Spanberger went on to say that the new legislation will create a historic investment in high-speed broadband infrastructure.
“Access to broadband internet is an issue of economic and educational opportunity, and we can’t afford to leave Central Virginia’s rural communities behind in our national infrastructure conversation,” she said.
According to the 2019 Broadband Deployment Report from the FCC, more than 25% of Virginians in rural areas lack access to high-speed internet. And the number of Virginians without reliable broadband access is expected to be much higher.
Since 2015, the FCC’s data has relied on the same speed threshold to define whether an area is considered to have sufficient broadband service, but this threshold is outdated, according to Spanberger’s office. This means that Virginians who technically meet the current threshold for internet speed and reliability in reality lack the ability to connect to internet services that are commonplace in more populated areas.

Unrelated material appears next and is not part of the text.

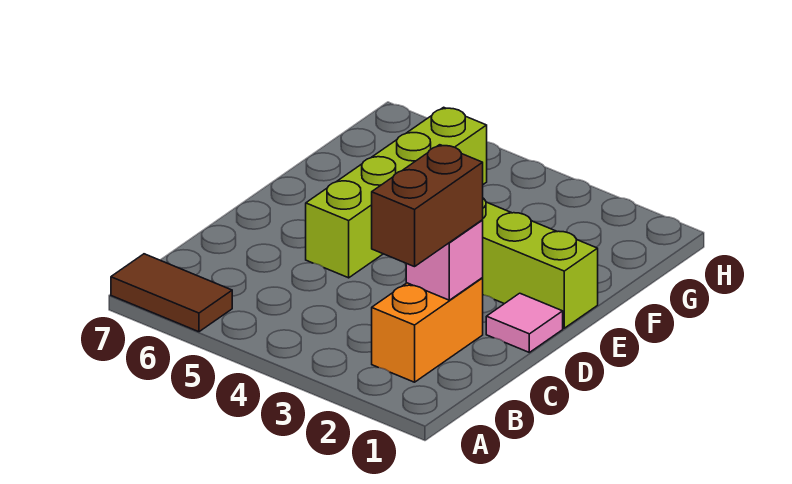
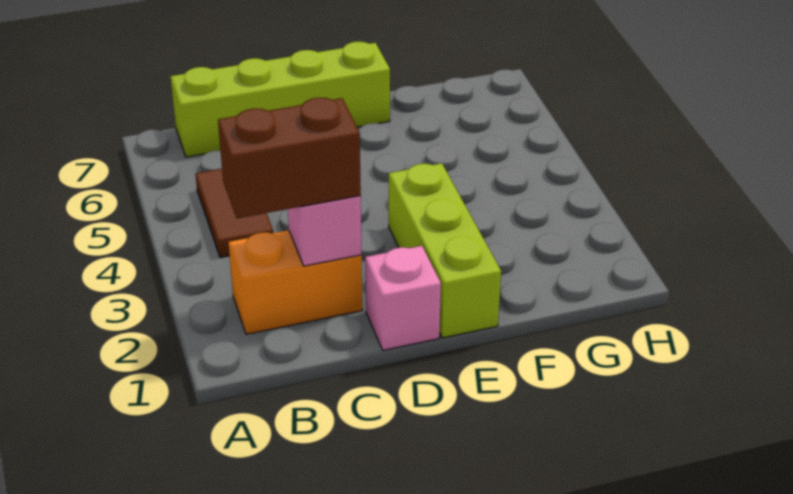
brown 1x2 tile [111,254,232,332] -> brown 1x2 tile moved to [196,169,273,258]
pink 1x1 tile [486,293,563,352] -> pink 1x1 brick [365,246,441,350]
lime 1x4 brick [306,107,487,278] -> lime 1x4 brick moved to [170,41,390,157]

“If we’re going to keep our rural businesses, farms, and students competitive, we need to recognize that the broadband infrastructure we build must meet the need for faster downloads and uploads,” said Spanberger. “My amendment would examine the efficacy of the FCC’s process for updating these thresholds — and with this information, we can make better decisions about how best to invest in broadband infrastructure and meet the need for faster speeds.”
The act passed by the House would also provide an additional $80 billion for broadband deployment especially in underserved areas. Spanberger’s amendment will provide $5 billion for additional laptops, tablets and increased mobile hotspot lending capabilities in rural areas among other provisions.